We also began the exchange of important clinical information between each of our clinical data repositories. The Clinical Data Repository/Health Data Repository (CHDR) establishes interoperability between DoD's Clinical Data Repository (CDR) and VA's Health Data Repository (HDR). In September 2006, the CHDR interface successfully exchanged standardized and computable pharmacy and medication allergy data between William Beaumont AMC and El Paso VA HCS on patients who receive medical care from both healthcare systems. Exchanging computable pharmacy and allergy data supports drug-drug and drug-allergy order checking for shared patients using data from both DoD and VA.
In December 2006, DoD also began deployment and VA continued field testing at Eisenhower AMC and Augusta VA Medical Center (MC) and at Naval Hospital Pensacola and VA Gulf Coast HCS. During the 2nd Quarter FY 2007, the organizations implemented CHDR at Madigan AMC and VA Puget Sound HCS, Naval Health Clinic Great Lakes and North Chicago VA HCS, Naval Hospital San Diego-Balboa and VA San Diego HCS, and Mike O'Callaghan Federal Hospital and VA Southern Nevada HCS. By July 2007, DoD will send out instructions to sites to allow remaining DoD AHLTA locations to begin using CHDR.

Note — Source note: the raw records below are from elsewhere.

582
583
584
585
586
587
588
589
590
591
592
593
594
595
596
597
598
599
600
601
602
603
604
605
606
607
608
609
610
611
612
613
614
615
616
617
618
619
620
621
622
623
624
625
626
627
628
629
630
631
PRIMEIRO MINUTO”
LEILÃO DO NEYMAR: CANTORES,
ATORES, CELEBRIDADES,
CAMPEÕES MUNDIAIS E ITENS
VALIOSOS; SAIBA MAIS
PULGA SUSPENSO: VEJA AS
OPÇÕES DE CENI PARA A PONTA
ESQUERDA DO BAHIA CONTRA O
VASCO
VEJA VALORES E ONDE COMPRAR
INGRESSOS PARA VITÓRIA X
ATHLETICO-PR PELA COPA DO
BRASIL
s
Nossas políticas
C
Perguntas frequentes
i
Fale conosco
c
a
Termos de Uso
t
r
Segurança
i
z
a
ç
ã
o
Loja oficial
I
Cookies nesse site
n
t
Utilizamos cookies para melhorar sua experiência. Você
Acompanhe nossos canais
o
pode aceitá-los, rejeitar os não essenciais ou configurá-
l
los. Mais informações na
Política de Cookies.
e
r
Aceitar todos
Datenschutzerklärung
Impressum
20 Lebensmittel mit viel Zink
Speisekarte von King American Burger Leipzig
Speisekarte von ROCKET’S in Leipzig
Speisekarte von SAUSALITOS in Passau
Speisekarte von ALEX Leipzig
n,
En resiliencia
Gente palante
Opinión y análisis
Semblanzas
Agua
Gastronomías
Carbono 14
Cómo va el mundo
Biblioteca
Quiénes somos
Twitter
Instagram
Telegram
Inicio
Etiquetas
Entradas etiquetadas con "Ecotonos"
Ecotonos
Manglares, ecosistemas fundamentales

Finally, the Laboratory Data Sharing Initiative (LDSI) facilitates the electronic sharing of laboratory order entry and results retrieval between DoD, VA, and commercial reference laboratories for chemistry tests. LDSI is available to all DoD and VA sites with a business case for its use. Either Department may function as a reference lab for the other. We are currently testing the addition of laboratory anatomic pathology and microbiology orders and results retrieval using the Logical Observation Identifiers Names and Codes (LOINC) and Systematized Nomenclature of Medicine Clinical Terms (SNOMED CT) standards.

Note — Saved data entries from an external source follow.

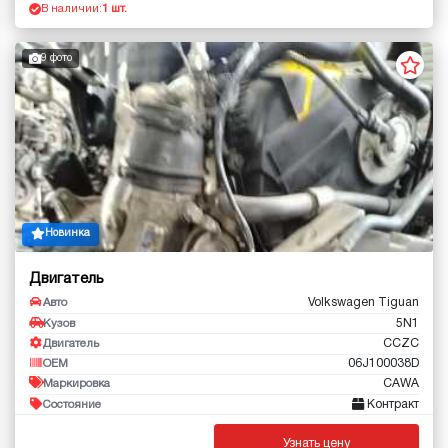
В наличии:
1 шт.
9 фото
Новинка
Двигатель
Volkswagen Tiguan
Авто
5N1
Кузов
CCZC
Двигатель
06J100038D
OEM
CAWA
Маркировка
Контракт
Состояние
Узнать цену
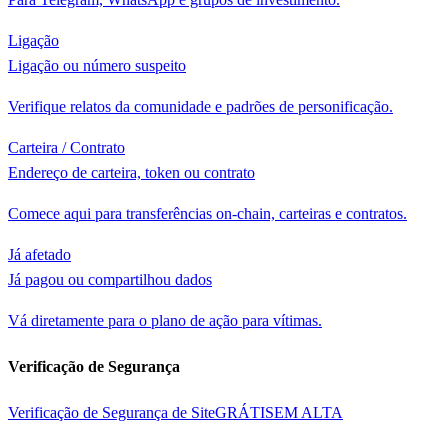
Ligação
Ligação ou número suspeito
Verifique relatos da comunidade e padrões de personificação.
Carteira / Contrato
Endereço de carteira, token ou contrato
Comece aqui para transferências on-chain, carteiras e contratos.
Já afetado
Já pagou ou compartilhou dados
Vá diretamente para o plano de ação para vítimas.
Verificação de Segurança
Verificação de Segurança de Site
GRÁTIS
EM ALTA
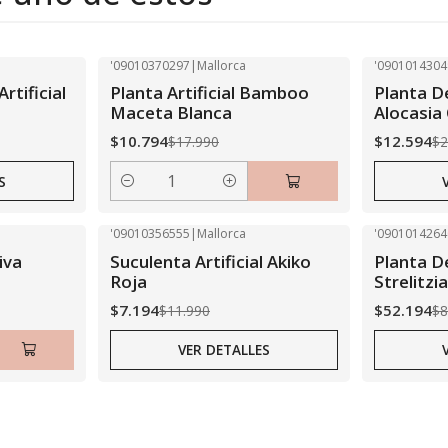
'09010370297
|
Mallorca
'0901014304
-40% OFF
-40% OFF
rtificial
Planta Artificial Bamboo
Planta De
Agotado
Maceta Blanca
Alocasia
$10.794
$12.594
$17.990
$2
S
Cantidad
'09010356555
|
Mallorca
'0901014264
-40% OFF
-40% OFF
iva
Suculenta Artificial Akiko
Planta De
Agotado
Agotado
Roja
Strelitzia
$7.194
$52.194
$11.990
$8
VER DETALLES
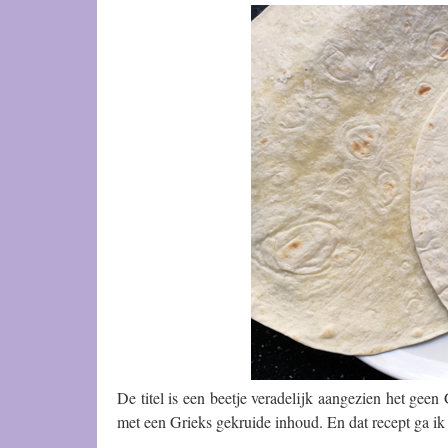
De titel is een beetje veradelijk aangezien het ge
met een Grieks gekruide inhoud. En dat recept ga ik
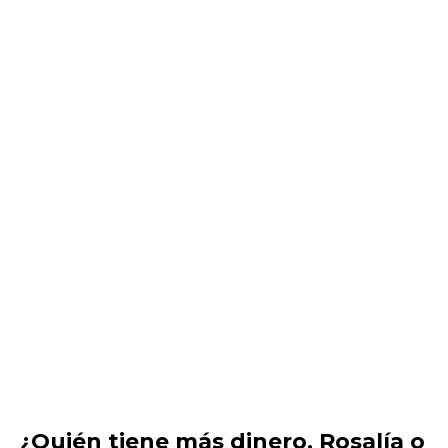
¿Quién tiene más dinero, Rosalía o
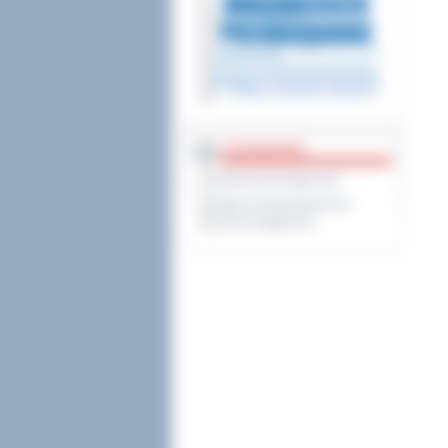
DOSTĘPNOŚĆ
Deklaracja dostępności
Wykaz koordynatorów do
spraw dostępności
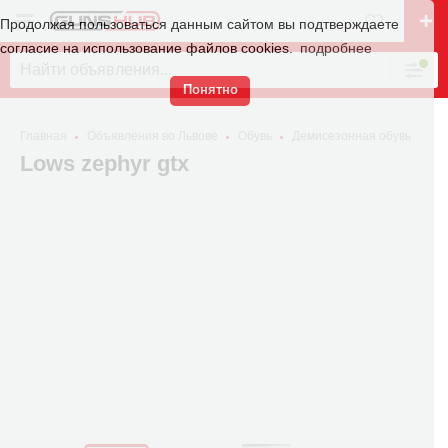
Продолжая пользоваться данным сайтом вы подтверждаете
согласие на использование файлов cookies.
подробнее
Понятно
Главная
Объявления во Львове
Обувь
Демисезонная обувь
Lows zephyr gtx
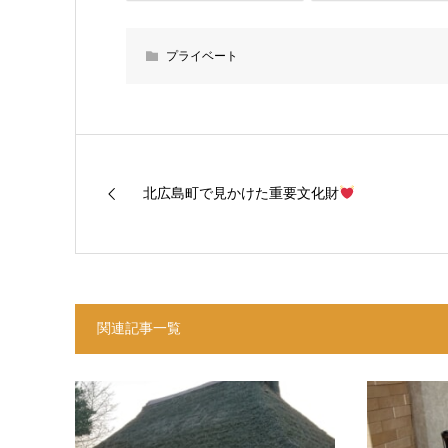
プライベート
北広島町で見かけた重要文化財
関連記事一覧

While the DoD and VA are pleased with this accelerated data sharing over the last several years, we remain interested in even more collaborative efforts in the information technology arena. Both federal health systems are proud of their successful deployments of enterprise-wide health information technologies, AHLTA and VistA, yet we both are seeking a new inpatient electronic medical record system. Consequently, we have embarked on a study to explore the potential for a joint inpatient system. This would offer several potential benefits. First and foremost, electronic sharing of inpatient data would enhance our ability to provide "seamless transition" of medical data for our severely injured and wounded Service members to VA care. Second, there are potential cost efficiencies that would derive from joint-license procurements and joint-development activities. Finally, such an effort would likely proliferate opportunities for additional data sharing between DoD and VA. The Departments have embarked on a joint assessment that will recommend to DoD and VA leadership the best strategy for accomplishing these objectives.
Our efforts in enhancing DoD-VA collaboration over the last several years have been successful. Yet, we are not satisfied that we have achieved all that is possible. We have an aggressive plan to work through some of the greater technological and management challenges in the coming year. With the support of the Congress, we are confident we will be successful.